Using Apple's Create ML application(a developer tool that come with Xcode), I trained an image classification model and downloaded it. I then loaded the model as part of a python project using coremltools
package:
import coremltools
import PIL.Image
def load_image(path, resize_to=None):
img = PIL.Image.open(path)
if resize_to is not None:
img = img.resize(resize_to, PIL.Image.ANTIALIAS)
r, g, b= img.split()
img = PIL.Image.merge("RGB", (b, g, r))
return img
model = coremltools.models.MLModel('classification1.mlmodel')
img_dir = "img1"
img = load_image(img_dir, resize_to=(299, 299))
result = model.predict({'image': img})
print(result)
This code printed a predicted classlabel
different from the prediction result I got when I predict the label for img1
directly in the Create ML application. I believe the application did some adjustment to the input image before predict the class label for the image. When I print(model)

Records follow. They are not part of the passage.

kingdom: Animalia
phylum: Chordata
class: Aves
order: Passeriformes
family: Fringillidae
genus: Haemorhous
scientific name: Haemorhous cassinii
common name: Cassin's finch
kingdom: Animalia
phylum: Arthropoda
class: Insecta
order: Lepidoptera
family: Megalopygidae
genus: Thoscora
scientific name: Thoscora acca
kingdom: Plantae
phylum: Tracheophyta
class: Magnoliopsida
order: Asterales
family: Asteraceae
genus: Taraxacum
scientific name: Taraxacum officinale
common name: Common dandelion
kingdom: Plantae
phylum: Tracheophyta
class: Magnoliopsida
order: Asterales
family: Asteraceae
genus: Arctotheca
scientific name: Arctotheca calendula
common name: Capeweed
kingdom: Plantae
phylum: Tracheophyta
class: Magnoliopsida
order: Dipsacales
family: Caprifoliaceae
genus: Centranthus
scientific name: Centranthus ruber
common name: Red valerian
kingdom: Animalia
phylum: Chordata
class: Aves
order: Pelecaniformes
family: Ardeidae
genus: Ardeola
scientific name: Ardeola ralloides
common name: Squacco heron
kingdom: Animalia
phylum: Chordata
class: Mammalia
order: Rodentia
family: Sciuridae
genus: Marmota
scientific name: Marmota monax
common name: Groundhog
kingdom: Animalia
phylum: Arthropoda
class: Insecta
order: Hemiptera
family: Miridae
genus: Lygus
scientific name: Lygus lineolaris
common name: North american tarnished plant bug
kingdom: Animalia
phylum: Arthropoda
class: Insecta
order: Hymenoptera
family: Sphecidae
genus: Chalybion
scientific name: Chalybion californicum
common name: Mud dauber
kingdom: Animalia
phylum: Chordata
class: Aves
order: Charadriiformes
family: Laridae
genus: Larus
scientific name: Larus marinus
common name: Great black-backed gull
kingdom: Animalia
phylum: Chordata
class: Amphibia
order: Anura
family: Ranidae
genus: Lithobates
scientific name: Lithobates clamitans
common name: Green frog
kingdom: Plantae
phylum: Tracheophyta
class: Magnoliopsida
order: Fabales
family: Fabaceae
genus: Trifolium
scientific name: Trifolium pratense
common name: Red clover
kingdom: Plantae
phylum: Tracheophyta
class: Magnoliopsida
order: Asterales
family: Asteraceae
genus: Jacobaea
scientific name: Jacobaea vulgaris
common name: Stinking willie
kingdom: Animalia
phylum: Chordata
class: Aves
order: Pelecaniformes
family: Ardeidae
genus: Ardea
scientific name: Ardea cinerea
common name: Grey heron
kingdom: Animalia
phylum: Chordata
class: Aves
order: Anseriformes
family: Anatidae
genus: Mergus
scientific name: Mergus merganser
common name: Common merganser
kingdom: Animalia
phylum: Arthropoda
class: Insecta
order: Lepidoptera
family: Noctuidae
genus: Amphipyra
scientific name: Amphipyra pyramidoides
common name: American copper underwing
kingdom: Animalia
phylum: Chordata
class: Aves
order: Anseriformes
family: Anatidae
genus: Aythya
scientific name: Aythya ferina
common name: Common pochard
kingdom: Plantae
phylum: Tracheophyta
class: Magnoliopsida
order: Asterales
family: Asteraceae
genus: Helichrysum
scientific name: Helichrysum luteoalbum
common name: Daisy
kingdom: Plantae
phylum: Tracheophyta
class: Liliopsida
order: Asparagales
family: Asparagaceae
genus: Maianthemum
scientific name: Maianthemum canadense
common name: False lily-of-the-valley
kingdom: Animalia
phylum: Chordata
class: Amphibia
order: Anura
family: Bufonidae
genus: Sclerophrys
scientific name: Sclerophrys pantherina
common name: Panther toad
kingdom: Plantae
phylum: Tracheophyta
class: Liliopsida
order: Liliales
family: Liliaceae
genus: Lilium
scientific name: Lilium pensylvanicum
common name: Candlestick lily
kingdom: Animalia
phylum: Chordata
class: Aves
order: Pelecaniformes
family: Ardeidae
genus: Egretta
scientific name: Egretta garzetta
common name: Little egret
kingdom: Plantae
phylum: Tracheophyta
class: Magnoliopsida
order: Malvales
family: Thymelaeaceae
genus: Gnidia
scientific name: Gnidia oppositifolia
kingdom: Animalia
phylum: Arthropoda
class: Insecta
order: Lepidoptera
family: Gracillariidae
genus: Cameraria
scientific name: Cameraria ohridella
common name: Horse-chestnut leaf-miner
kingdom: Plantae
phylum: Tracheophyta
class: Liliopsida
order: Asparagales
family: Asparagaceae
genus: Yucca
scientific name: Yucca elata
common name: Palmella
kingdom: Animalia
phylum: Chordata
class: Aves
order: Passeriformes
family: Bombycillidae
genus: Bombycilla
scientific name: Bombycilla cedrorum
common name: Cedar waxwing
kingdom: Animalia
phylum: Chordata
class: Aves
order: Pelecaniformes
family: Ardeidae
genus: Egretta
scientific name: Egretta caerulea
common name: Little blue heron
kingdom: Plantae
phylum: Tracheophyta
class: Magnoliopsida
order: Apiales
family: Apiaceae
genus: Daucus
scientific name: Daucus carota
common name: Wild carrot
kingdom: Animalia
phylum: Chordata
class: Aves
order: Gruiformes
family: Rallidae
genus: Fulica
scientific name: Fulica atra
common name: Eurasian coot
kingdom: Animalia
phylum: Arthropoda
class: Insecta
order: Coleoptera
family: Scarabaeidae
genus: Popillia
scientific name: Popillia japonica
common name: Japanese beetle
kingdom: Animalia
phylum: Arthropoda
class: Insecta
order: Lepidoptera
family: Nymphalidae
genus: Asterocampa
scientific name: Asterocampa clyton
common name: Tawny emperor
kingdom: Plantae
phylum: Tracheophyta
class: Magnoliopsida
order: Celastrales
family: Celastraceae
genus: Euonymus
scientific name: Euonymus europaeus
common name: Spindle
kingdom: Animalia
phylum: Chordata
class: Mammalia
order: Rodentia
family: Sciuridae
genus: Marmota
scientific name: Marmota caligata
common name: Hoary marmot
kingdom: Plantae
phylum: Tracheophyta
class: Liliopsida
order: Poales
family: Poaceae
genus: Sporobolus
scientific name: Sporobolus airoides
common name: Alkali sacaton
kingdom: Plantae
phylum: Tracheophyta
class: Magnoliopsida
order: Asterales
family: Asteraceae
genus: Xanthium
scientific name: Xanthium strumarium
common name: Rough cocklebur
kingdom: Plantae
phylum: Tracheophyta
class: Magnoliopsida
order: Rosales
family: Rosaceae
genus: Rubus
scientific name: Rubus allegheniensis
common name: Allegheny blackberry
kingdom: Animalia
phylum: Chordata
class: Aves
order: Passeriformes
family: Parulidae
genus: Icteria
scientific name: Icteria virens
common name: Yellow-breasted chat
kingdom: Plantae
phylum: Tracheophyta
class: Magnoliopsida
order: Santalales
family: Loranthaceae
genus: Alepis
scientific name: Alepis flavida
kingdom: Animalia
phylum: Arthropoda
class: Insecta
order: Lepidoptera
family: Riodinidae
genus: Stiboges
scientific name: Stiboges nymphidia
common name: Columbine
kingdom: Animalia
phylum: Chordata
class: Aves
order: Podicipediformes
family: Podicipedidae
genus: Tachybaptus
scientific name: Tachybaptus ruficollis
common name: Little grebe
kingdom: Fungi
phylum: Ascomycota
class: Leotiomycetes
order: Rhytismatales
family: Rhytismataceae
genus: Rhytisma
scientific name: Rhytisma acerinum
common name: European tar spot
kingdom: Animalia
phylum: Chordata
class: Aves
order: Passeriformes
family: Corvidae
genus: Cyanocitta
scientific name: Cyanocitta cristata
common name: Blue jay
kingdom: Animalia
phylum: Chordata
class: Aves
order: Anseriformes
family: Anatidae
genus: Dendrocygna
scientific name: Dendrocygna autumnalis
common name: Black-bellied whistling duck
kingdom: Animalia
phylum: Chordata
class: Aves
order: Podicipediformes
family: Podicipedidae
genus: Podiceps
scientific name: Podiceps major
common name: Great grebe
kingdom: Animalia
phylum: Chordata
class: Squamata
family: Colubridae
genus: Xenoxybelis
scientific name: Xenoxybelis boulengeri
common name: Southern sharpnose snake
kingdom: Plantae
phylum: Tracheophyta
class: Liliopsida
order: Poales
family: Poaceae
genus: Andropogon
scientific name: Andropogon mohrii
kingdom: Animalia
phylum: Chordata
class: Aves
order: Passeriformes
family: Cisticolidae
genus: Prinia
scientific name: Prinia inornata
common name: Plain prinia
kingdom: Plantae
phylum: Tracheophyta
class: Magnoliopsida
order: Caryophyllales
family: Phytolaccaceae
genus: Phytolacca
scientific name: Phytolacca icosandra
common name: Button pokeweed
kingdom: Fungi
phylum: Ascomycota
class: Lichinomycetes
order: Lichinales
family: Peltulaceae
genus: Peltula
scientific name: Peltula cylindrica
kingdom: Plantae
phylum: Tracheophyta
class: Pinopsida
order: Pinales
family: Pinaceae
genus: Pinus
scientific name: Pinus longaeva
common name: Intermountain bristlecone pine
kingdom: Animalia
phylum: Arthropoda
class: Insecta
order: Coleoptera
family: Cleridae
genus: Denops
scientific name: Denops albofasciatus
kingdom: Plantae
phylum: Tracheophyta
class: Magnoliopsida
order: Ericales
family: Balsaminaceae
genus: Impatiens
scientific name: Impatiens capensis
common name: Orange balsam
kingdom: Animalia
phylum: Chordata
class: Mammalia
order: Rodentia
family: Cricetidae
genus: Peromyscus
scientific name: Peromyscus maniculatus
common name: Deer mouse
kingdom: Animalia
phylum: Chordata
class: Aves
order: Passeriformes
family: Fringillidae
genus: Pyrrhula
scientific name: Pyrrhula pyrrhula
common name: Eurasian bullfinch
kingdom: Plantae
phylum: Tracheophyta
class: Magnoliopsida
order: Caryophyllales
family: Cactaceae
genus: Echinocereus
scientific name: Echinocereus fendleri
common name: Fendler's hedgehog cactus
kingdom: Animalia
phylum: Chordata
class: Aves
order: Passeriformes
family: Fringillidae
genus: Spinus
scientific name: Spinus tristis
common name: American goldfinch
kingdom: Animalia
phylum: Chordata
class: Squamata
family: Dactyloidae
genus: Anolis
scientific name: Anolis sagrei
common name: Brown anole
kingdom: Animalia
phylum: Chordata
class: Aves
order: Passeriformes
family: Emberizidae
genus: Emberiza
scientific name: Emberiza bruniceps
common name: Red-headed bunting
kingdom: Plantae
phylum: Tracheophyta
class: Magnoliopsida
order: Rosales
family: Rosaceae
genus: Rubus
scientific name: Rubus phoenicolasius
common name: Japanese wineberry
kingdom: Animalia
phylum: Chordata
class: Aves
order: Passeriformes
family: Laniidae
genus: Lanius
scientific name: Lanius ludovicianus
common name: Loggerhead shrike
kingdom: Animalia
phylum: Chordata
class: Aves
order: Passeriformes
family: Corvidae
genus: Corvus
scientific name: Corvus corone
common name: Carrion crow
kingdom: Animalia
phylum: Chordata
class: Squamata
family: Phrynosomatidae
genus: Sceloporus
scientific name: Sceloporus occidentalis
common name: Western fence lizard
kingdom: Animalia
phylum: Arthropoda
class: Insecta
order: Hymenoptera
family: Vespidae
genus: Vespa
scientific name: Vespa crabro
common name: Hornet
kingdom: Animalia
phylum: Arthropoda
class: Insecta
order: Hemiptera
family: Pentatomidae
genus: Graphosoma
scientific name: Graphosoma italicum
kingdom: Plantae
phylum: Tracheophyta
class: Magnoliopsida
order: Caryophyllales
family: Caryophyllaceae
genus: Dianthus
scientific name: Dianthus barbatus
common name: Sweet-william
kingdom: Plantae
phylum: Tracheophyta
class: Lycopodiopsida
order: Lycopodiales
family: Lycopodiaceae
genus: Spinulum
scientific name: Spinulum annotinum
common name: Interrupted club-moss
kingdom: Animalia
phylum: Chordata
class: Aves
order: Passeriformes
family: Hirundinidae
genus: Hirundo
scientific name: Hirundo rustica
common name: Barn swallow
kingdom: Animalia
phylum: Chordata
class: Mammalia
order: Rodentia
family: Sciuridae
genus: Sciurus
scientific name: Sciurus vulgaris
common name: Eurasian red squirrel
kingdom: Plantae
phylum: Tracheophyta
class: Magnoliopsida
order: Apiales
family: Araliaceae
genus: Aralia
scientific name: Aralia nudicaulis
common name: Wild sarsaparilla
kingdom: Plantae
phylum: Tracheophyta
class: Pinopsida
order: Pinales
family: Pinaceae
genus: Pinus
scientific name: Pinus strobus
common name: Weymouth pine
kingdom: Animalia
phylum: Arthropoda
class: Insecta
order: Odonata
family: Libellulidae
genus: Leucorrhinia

, I got some information about the input:
input {
name: "image"
shortDescription: "Input image to be classified"
type {
imageType {
width: 299
height: 299
colorSpace: BGR
imageSizeRange {
widthRange {
lowerBound: 299
upperBound: -1
}
heightRange {
lowerBound: 299
upperBound: -1
}
}
}
}
}
I believe I have made the required adjustment by adjusting the image size and converting the color space. Why does the prediction between the code and the application doesn't agree?